L’un des grands débats qui agitent depuis de nombreuses décennies la littérature en macroéconomie internationale est de savoir si les taux de change flexibles facilitent l’ajustement des déséquilibres de comptes courants. Pour plusieurs économistes, comme Milton Friedman (1953), c’est effectivement le cas, mais beaucoup ne partagent pas cet avis. Par exemple, Menzie Chinn et Shang-Jin Wei (2013) ne concluent pas au terme de leur analyse que la vitesse d’ajustement du compte courant diffère selon le taux de change.

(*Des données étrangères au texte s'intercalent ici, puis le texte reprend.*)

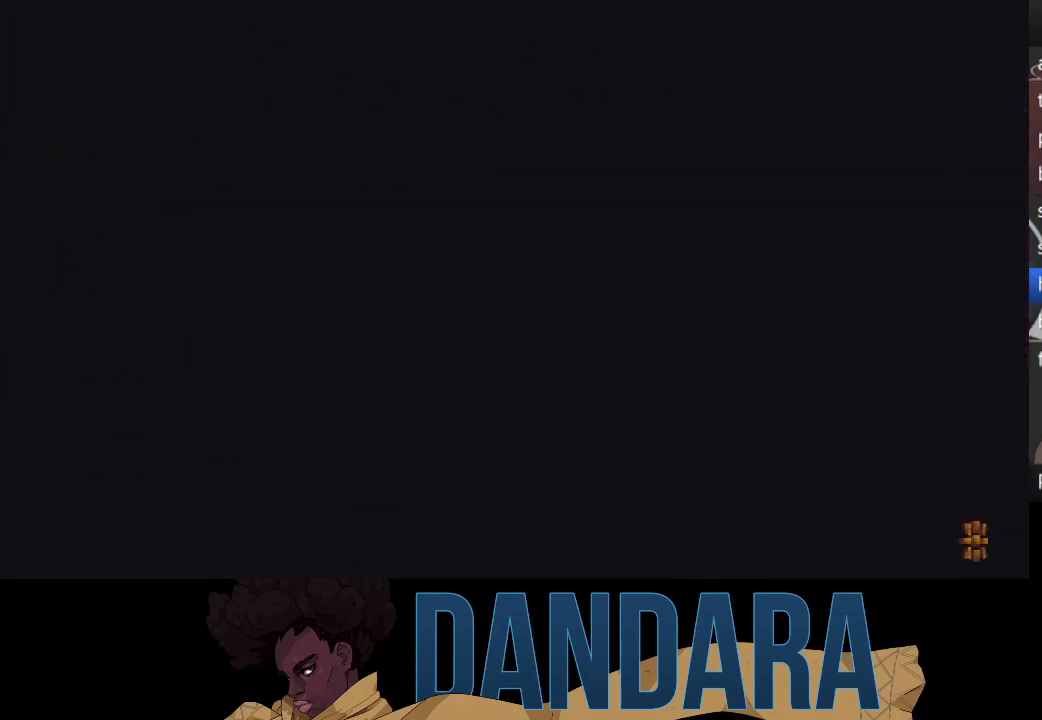
{"buttons": [], "left_stick": "center", "events": []}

En s’appuyant sur des données annuelles relatives à 159 pays pour la période allant de 1971 à 2014, Paul Bergin, Kyunghun Kim et Ju Pyun (2022) ont cherché à estimer la vitesse d’ajustement du compte courant des pays selon leur régime de change et le signe, positif ou négatif, de leur solde courant. Leurs résultats suggèrent que, dans le cas des pays connaissant un déficit du compte courant, ceux qui laissent flotter leur monnaie connaissent un ajustement plus rapide de leur solde courant que les pays qui l’ont ancrée sur une autre devise ; par contre, dans le cas des pays connaissant un excédent du compte courant, l’ajustement du solde courant s’opère à la même vitesse ou plus lentement pour les pays laissant flotter leur monnaie que pour ceux qui l’ont ancrée sur une autre devise.

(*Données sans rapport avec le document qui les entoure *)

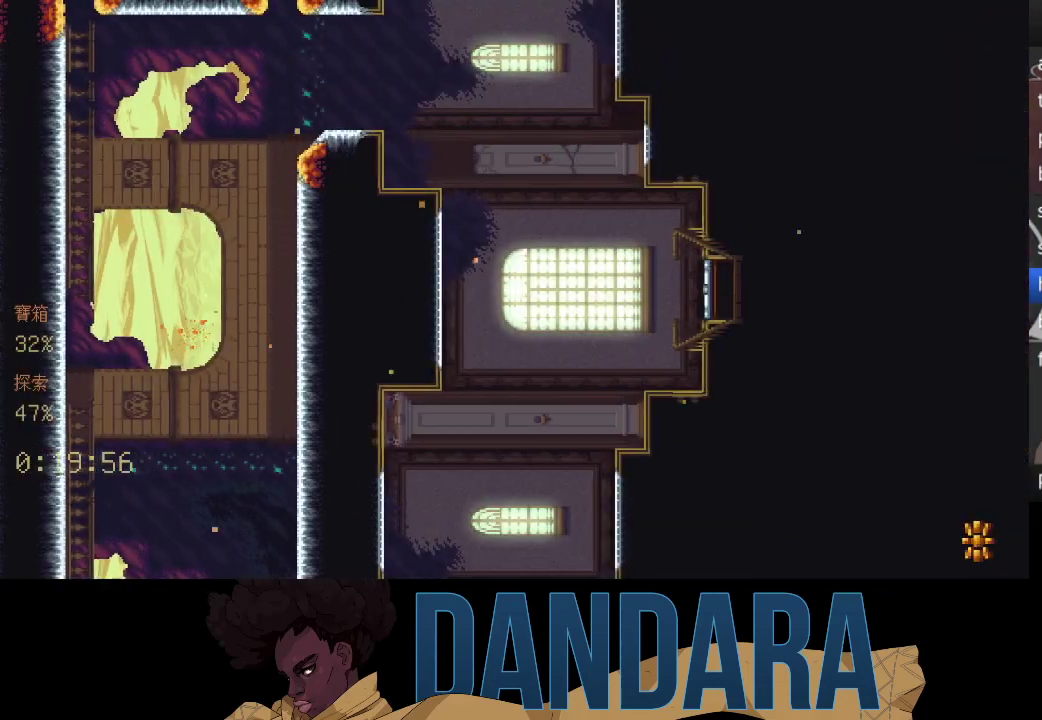
{"buttons": [], "left_stick": "center", "events": []}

Dans un second temps, Bergin et ses coauteurs ont étudié le rôle de la dynamique du taux de change dans l’ajustement asymétrique du compte courant en appliquant la méthode des projections locales à un ensemble plus restreint de pays pour lesquels ils disposent de données de fréquence trimestrielle. De nouveau, une asymétrie apparaît dans la dynamique du taux de change selon le signe du solde courant. En effet, un choc négatif touchant le compte courant entraîne une dépréciation du taux de change réel, tandis qu’un choc positif touchant le compte courant n’entraîne pas une appréciation significative du taux de change réel. Cette observation suggère que l’asymétrie de la réponse des taux de change aux déséquilibres du compte courant pourrait tenir à la « peur de l’appréciation » (fear of appreciation) évoquée par Eduardo Levy-Yeyati et alii (2013). En creusant davantage, Bergin et ses coauteurs notent que l’asymétrie observée dans la réponse des taux de change pour les excédents de comptes courants est spécifique aux pays qui laissent flotter leur monnaie tout en présentant une ouverture limitée de leur compte de capital et une forte accumulation de réserves de change.
Références
FRIEDMAN, Milton (1953), « The case for flexible exchange rates », in M. Friedman (dir.), Essays in Positive Economics, The University of Chicago Press, Chicago.